Extract to read:
____________________

[<prev] [next>] [<thread-prev] [day] [month] [year] [list]
Message-Id: <201011252022.53497.lasse.collin@tukaani.org>
Date: Thu, 25 Nov 2010 20:22:53 +0200
From: Lasse Collin <lasse.collin@...aani.org>
To: Phillip Lougher <phillip@...gher.demon.co.uk>
Cc: linux-kernel@...r.kernel.org, linux-embedded@...r.kernel.org,
"H. Peter Anvin" <hpa@...or.com>, Alain Knaff <alain@...ff.lu>,
Albin Tonnerre <albin.tonnerre@...e-electrons.com>,
Andrew Morton <akpm@...ux-foundation.org>
Subject: Re: [PATCH RFC 2/3] Decompressors: Add boot-time XZ support
On 2010-11-25 Phillip Lougher wrote:
> On 24/11/10 20:54, Lasse Collin wrote:
> > @@ -176,10 +179,20 @@ config KERNEL_LZMA
> >
> > bool "LZMA"
> > depends on HAVE_KERNEL_LZMA
> > help
> >
> > + This is the predecessor of XZ.
> > +
>
> You seem to have moved the help text from LZMA into the entry for XZ,
> leaving LZMA merely with the observation it's the predecessor of XZ.
> I think LZMA should keep it's help text describing what it is.
OK. It needs some updating though with a separate patch. E.g. it
currently says "decompression speed is between the other two" while
there are already four supported kernel compression methods (LZO is
the fourth).
> > +config KERNEL_XZ
> > + bool "XZ"
> > + depends on HAVE_KERNEL_XZ
> > + help
> >
> > The most recent compression algorithm.
>
> This sounds odd, "The most recent compression algorithm" to what?
Yes, it needs to be improved.
> > diff -uprN linux-2.6.37-rc3.orig/lib/decompress_unxz.c linux-2.6.37-rc3/lib/decompress_unxz.c
> > --- linux-2.6.37-rc3.orig/lib/decompress_unxz.c 1970-01-01 02:00:00.000000000 +0200
> > +++ linux-2.6.37-rc3/lib/decompress_unxz.c 2010-11-24 18:18:37.000000000 +0200
> > @@ -0,0 +1,390 @@
> > +/*
> > + * XZ decoder as a single file for uncompressing the kernel and initramfs
>
> Does "Single file XZ decoder for ..." sound better?

____________________

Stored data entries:
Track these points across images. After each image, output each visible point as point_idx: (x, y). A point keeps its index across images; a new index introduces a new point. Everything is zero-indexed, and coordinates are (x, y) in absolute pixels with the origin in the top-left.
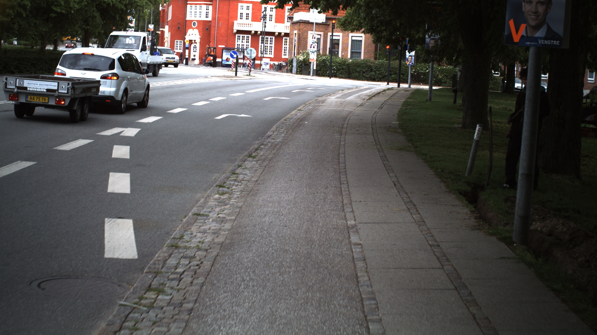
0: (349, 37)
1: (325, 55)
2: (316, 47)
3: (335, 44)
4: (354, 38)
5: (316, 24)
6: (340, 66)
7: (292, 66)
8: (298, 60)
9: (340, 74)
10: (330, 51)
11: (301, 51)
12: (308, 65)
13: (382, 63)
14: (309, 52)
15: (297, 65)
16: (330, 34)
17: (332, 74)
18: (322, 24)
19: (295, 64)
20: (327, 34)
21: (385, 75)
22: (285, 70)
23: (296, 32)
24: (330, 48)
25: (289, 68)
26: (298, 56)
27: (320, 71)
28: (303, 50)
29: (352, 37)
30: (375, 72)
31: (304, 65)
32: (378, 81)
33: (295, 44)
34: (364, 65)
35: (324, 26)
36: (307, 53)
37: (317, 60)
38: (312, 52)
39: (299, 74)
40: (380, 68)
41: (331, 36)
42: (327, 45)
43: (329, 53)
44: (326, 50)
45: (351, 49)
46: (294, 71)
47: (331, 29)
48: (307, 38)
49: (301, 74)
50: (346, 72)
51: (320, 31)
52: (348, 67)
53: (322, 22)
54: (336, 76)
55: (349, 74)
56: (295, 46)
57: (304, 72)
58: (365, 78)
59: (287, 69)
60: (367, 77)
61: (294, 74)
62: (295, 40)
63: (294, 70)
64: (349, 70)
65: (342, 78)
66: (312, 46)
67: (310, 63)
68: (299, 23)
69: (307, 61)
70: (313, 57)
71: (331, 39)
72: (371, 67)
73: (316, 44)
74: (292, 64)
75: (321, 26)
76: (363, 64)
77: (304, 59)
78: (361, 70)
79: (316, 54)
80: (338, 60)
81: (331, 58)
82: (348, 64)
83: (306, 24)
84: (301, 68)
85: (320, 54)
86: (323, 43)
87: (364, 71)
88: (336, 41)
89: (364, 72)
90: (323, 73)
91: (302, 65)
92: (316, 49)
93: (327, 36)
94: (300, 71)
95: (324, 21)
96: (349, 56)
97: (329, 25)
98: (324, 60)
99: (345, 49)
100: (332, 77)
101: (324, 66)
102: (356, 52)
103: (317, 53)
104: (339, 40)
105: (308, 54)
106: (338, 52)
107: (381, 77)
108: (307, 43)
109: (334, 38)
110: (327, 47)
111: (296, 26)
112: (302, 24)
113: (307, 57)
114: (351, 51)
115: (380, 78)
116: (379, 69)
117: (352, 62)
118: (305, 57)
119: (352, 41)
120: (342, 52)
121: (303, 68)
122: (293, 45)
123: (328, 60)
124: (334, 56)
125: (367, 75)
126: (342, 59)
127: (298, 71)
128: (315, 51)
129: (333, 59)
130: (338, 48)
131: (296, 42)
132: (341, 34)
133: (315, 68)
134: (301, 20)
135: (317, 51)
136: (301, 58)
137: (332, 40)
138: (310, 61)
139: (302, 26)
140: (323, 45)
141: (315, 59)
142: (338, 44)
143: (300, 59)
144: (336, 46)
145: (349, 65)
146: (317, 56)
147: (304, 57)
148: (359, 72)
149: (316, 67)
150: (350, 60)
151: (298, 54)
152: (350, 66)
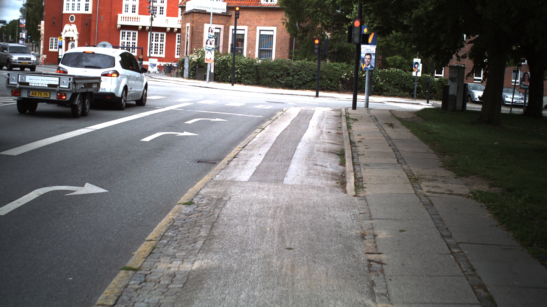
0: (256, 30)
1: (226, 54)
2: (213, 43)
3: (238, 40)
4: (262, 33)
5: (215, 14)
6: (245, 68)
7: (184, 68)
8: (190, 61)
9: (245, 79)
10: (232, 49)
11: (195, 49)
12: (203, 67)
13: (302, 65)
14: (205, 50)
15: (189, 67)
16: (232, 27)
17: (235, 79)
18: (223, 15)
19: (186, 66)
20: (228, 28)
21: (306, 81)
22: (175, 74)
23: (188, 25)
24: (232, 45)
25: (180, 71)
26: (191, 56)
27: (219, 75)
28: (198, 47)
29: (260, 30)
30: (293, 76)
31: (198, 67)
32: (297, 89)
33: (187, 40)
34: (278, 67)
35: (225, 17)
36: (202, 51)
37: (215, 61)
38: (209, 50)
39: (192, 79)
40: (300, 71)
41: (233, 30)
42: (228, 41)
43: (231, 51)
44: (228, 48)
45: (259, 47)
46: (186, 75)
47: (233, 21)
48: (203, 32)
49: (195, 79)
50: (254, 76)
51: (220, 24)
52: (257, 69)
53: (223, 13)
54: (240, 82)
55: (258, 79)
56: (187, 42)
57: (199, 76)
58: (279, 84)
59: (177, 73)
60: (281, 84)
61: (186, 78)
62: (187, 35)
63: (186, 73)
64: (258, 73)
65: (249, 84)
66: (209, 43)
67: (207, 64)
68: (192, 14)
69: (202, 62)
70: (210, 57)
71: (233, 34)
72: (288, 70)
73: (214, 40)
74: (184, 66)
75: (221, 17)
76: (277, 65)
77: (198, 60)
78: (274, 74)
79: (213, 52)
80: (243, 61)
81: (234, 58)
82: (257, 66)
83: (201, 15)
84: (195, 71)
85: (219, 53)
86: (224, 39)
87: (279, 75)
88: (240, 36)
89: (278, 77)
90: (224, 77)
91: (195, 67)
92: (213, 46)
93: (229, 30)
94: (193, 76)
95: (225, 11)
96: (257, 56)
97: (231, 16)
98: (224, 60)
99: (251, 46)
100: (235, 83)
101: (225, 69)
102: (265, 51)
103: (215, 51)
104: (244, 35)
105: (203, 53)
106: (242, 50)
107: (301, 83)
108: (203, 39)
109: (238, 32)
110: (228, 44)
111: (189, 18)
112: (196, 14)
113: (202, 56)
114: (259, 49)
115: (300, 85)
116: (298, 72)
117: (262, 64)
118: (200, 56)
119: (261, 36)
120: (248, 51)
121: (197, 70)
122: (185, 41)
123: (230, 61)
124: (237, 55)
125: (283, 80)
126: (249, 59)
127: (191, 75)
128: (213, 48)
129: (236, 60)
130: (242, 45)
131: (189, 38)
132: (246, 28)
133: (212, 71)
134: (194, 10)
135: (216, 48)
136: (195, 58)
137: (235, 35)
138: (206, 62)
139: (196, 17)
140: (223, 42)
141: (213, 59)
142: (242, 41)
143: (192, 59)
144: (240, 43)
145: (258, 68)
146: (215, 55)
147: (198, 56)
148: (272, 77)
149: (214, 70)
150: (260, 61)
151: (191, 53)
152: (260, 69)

____________________

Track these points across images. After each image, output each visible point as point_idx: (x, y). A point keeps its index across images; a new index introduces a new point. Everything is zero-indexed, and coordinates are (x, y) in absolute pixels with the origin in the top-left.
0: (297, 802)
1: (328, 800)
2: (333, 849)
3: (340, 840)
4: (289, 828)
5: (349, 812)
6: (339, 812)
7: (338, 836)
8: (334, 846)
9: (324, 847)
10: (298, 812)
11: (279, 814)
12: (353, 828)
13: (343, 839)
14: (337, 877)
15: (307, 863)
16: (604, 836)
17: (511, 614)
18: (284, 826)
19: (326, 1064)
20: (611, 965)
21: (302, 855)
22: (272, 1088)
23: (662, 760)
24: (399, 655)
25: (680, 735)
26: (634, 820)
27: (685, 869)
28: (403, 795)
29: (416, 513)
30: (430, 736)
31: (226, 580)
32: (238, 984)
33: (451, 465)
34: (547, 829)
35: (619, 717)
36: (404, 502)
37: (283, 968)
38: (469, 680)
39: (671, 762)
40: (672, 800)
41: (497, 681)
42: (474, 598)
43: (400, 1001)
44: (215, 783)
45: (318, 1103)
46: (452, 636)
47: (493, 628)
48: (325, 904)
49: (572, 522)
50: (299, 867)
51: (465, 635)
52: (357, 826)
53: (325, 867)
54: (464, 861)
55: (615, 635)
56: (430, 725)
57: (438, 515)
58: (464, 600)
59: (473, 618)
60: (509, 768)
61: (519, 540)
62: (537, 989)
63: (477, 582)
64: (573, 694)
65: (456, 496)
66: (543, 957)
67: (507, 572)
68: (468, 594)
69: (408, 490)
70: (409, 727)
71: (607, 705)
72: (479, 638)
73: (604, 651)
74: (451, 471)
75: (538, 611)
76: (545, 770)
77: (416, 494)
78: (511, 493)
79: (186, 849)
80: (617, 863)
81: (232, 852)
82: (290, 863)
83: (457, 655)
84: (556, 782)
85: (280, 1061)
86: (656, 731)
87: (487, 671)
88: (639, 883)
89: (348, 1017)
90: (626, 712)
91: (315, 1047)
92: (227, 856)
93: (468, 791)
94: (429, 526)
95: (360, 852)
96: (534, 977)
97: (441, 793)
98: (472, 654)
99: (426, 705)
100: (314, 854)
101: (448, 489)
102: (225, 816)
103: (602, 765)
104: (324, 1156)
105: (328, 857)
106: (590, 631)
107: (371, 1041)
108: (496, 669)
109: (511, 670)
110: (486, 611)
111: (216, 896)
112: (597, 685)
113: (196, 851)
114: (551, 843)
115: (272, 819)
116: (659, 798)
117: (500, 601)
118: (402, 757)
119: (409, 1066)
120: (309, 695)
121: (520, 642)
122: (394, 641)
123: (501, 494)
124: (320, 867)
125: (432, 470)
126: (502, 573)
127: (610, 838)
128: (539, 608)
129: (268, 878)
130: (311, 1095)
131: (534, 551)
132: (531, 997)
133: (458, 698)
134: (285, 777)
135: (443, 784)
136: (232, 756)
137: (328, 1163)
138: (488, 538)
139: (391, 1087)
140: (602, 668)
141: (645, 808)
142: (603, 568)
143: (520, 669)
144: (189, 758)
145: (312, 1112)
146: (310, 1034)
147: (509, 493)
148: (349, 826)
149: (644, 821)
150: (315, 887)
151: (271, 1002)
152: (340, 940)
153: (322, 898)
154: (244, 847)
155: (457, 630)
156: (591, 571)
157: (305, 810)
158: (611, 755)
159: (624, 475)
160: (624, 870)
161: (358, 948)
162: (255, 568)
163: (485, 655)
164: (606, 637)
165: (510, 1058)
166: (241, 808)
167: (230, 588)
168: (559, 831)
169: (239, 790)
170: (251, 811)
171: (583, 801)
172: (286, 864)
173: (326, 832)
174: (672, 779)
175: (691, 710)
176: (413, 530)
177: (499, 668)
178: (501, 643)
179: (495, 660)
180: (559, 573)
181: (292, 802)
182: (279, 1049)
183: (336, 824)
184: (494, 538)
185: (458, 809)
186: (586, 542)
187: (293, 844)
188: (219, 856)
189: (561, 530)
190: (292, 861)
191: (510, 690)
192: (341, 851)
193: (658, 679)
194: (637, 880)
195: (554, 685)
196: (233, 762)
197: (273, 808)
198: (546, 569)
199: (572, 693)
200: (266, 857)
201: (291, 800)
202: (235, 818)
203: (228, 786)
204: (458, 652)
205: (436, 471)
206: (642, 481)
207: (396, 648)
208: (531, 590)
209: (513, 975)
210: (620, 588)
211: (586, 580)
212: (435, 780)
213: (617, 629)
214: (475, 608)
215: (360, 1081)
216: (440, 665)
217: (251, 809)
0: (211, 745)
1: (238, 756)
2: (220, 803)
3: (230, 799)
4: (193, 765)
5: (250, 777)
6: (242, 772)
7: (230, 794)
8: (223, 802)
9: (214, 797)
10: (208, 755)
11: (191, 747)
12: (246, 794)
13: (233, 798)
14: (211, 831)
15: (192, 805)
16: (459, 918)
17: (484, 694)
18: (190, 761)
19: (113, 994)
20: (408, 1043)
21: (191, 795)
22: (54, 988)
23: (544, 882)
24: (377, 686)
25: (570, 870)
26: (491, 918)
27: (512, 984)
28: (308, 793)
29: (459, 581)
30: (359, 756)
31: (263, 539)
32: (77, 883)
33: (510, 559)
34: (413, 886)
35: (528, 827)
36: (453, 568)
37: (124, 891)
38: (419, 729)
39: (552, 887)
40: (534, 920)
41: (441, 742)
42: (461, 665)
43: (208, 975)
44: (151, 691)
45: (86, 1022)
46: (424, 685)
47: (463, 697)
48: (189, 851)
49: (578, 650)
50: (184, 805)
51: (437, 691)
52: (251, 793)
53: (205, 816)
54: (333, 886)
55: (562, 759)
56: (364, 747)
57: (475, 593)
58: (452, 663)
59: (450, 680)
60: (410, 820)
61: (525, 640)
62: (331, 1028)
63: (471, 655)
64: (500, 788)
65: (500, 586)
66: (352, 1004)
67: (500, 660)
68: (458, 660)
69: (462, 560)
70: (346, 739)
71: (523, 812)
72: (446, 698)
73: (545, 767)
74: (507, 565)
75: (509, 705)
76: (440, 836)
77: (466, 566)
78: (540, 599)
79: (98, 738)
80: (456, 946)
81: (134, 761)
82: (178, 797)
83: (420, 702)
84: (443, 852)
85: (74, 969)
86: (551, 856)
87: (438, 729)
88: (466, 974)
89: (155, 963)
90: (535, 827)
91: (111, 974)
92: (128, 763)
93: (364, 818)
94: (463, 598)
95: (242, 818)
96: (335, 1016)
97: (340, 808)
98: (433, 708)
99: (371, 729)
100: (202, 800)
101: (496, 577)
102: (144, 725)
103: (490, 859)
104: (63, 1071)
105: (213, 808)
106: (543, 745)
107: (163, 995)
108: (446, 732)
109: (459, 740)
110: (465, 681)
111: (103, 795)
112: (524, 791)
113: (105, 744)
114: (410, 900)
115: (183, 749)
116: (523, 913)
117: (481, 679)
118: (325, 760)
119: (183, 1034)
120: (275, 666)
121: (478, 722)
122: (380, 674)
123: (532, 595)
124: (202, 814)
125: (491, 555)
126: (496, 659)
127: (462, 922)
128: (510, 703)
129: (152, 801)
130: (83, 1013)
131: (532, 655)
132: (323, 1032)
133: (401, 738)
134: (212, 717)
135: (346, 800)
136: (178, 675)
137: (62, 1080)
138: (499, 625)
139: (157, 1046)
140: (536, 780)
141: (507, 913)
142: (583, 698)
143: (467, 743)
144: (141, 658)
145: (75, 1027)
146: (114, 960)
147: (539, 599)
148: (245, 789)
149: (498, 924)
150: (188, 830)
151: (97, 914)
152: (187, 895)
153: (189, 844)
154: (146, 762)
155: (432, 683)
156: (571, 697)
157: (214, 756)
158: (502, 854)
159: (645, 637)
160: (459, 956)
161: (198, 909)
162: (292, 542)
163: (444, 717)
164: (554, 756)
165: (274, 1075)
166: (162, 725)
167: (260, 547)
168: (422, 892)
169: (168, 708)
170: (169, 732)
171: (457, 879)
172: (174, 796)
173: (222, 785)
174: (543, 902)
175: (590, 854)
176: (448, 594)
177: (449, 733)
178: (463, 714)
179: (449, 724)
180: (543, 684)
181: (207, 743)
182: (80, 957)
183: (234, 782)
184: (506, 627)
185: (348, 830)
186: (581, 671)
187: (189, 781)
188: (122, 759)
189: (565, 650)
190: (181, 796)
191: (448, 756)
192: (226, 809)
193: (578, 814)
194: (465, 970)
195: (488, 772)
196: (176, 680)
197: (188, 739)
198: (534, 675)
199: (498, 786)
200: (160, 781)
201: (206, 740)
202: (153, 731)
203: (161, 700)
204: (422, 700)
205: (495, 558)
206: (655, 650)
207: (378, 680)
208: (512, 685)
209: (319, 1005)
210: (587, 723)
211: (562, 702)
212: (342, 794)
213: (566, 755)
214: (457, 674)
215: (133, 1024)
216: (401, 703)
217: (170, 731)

____________________

Problem:
Copy the entire mailing list message about boot-time XZ support word for word. The material above has no role here.

Response for this exercise:
[<prev] [next>] [<thread-prev] [day] [month] [year] [list]
Message-Id: <201011252022.53497.lasse.collin@tukaani.org>
Date: Thu, 25 Nov 2010 20:22:53 +0200
From: Lasse Collin <lasse.collin@...aani.org>
To: Phillip Lougher <phillip@...gher.demon.co.uk>
Cc: linux-kernel@...r.kernel.org, linux-embedded@...r.kernel.org,
"H. Peter Anvin" <hpa@...or.com>, Alain Knaff <alain@...ff.lu>,
Albin Tonnerre <albin.tonnerre@...e-electrons.com>,
Andrew Morton <akpm@...ux-foundation.org>
Subject: Re: [PATCH RFC 2/3] Decompressors: Add boot-time XZ support
On 2010-11-25 Phillip Lougher wrote:
> On 24/11/10 20:54, Lasse Collin wrote:
> > @@ -176,10 +179,20 @@ config KERNEL_LZMA
> >
> > bool "LZMA"
> > depends on HAVE_KERNEL_LZMA
> > help
> >
> > + This is the predecessor of XZ.
> > +
>
> You seem to have moved the help text from LZMA into the entry for XZ,
> leaving LZMA merely with the observation it's the predecessor of XZ.
> I think LZMA should keep it's help text describing what it is.
OK. It needs some updating though with a separate patch. E.g. it
currently says "decompression speed is between the other two" while
there are already four supported kernel compression methods (LZO is
the fourth).
> > +config KERNEL_XZ
> > + bool "XZ"
> > + depends on HAVE_KERNEL_XZ
> > + help
> >
> > The most recent compression algorithm.
>
> This sounds odd, "The most recent compression algorithm" to what?
Yes, it needs to be improved.
> > diff -uprN linux-2.6.37-rc3.orig/lib/decompress_unxz.c linux-2.6.37-rc3/lib/decompress_unxz.c
> > --- linux-2.6.37-rc3.orig/lib/decompress_unxz.c 1970-01-01 02:00:00.000000000 +0200
> > +++ linux-2.6.37-rc3/lib/decompress_unxz.c 2010-11-24 18:18:37.000000000 +0200
> > @@ -0,0 +1,390 @@
> > +/*
> > + * XZ decoder as a single file for uncompressing the kernel and initramfs
>
> Does "Single file XZ decoder for ..." sound better?